**THE PROBLEM**
From the records, return each line that has the word "your" in it.

=== Begin Enclosure ===

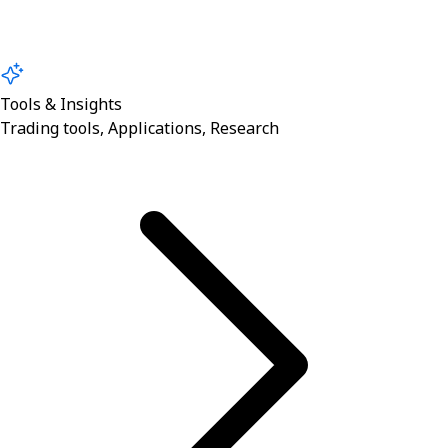
Tools & Insights
Trading tools, Applications, Research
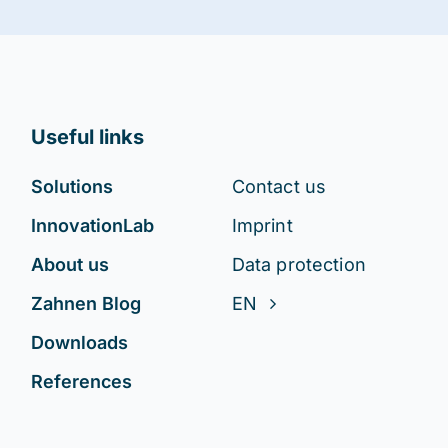
Useful links
Solutions
Contact us
InnovationLab
Imprint
About us
Data protection
Zahnen Blog
EN
Downloads
References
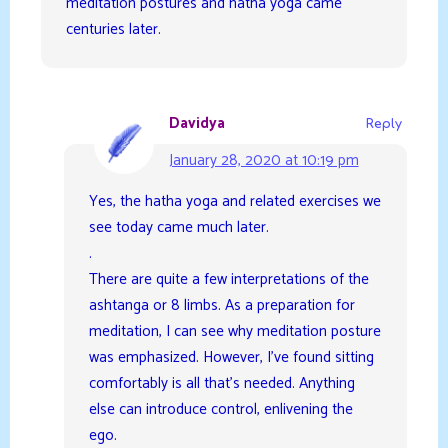
meditation postures and hatha yoga came
centuries later.
Davidya
Reply
January 28, 2020 at 10:19 pm
Yes, the hatha yoga and related exercises we
see today came much later.
.
There are quite a few interpretations of the
ashtanga or 8 limbs. As a preparation for
meditation, I can see why meditation posture
was emphasized. However, I’ve found sitting
comfortably is all that’s needed. Anything
else can introduce control, enlivening the
ego.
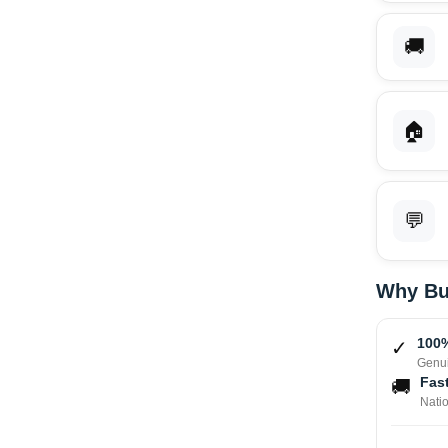
🚚
🏠
💬
Why Bu
100%
✓
Genui
Fast
🚚
Nati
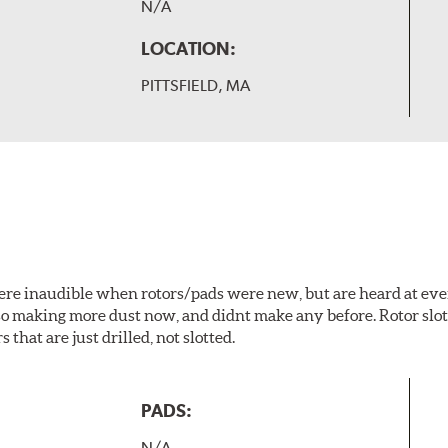
N/A
LOCATION:
PITTSFIELD, MA
 were inaudible when rotors/pads were new, but are heard at ev
lso making more dust now, and didnt make any before. Rotor sl
 that are just drilled, not slotted.
PADS:
N/A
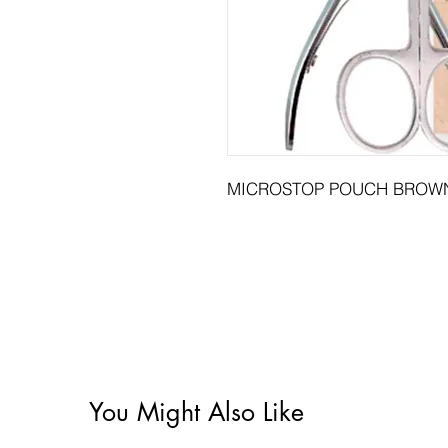
MICROSTOP POUCH BROWN
You Might Also Like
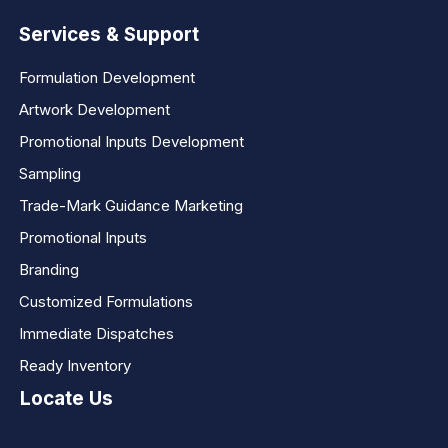
Services & Support
Formulation Development
Artwork Development
Promotional Inputs Development
Sampling
Trade-Mark Guidance Marketing
Promotional Inputs
Branding
Customized Formulations
Immediate Dispatches
Ready Inventory
Locate Us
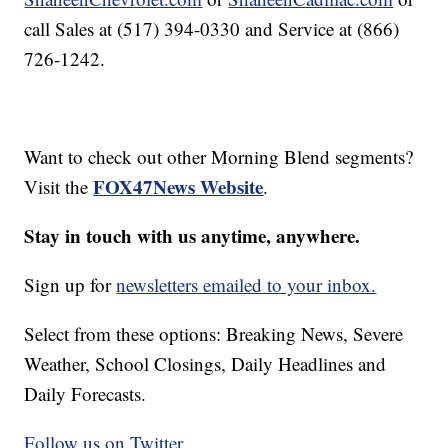
call Sales at (517) 394-0330 and Service at (866)
726-1242.
Want to check out other Morning Blend segments?
FOX47News Website
Visit the
.
Stay in touch with us anytime, anywhere.
Sign up for
newsletters emailed to your inbox.
Select from these options: Breaking News, Severe
Weather, School Closings, Daily Headlines and
Daily Forecasts.
Follow us on Twitter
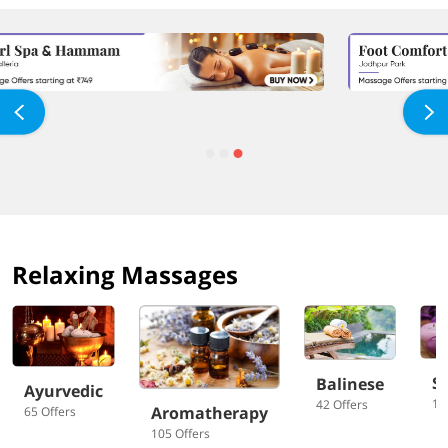
Relaxing Massages
S
Balinese
Ayurvedic
10
42 Offers
Aromatherapy
65 Offers
105 Offers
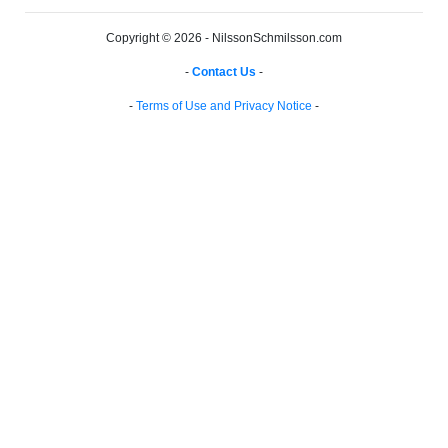
Copyright © 2026 - NilssonSchmilsson.com
-
Contact Us
-
-
Terms of Use and Privacy Notice
-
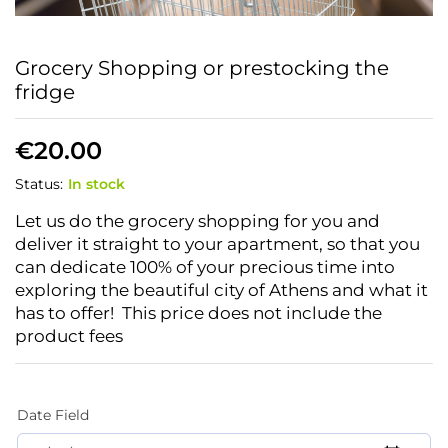
Grocery Shopping or prestocking the
fridge
€
20.00
Status:
In stock
Let us do the grocery shopping for you and
deliver it straight to your apartment, so that you
can dedicate 100% of your precious time into
exploring the beautiful city of Athens and what it
has to offer!
This price does not include the
product fees
Date Field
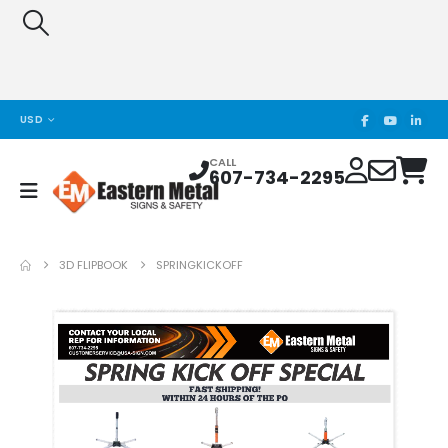
USD
CALL
607-734-2295
3D FLIPBOOK
SPRINGKICKOFF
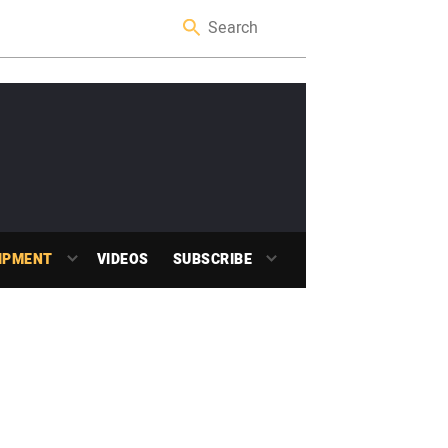
IPMENT
VIDEOS
SUBSCRIBE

=== End Enclosure ===

**ANSWER TO THE EXERCISE**
newsletters emailed to your inbox.
deliver it straight to your apartment, so that you
can dedicate 100% of your precious time into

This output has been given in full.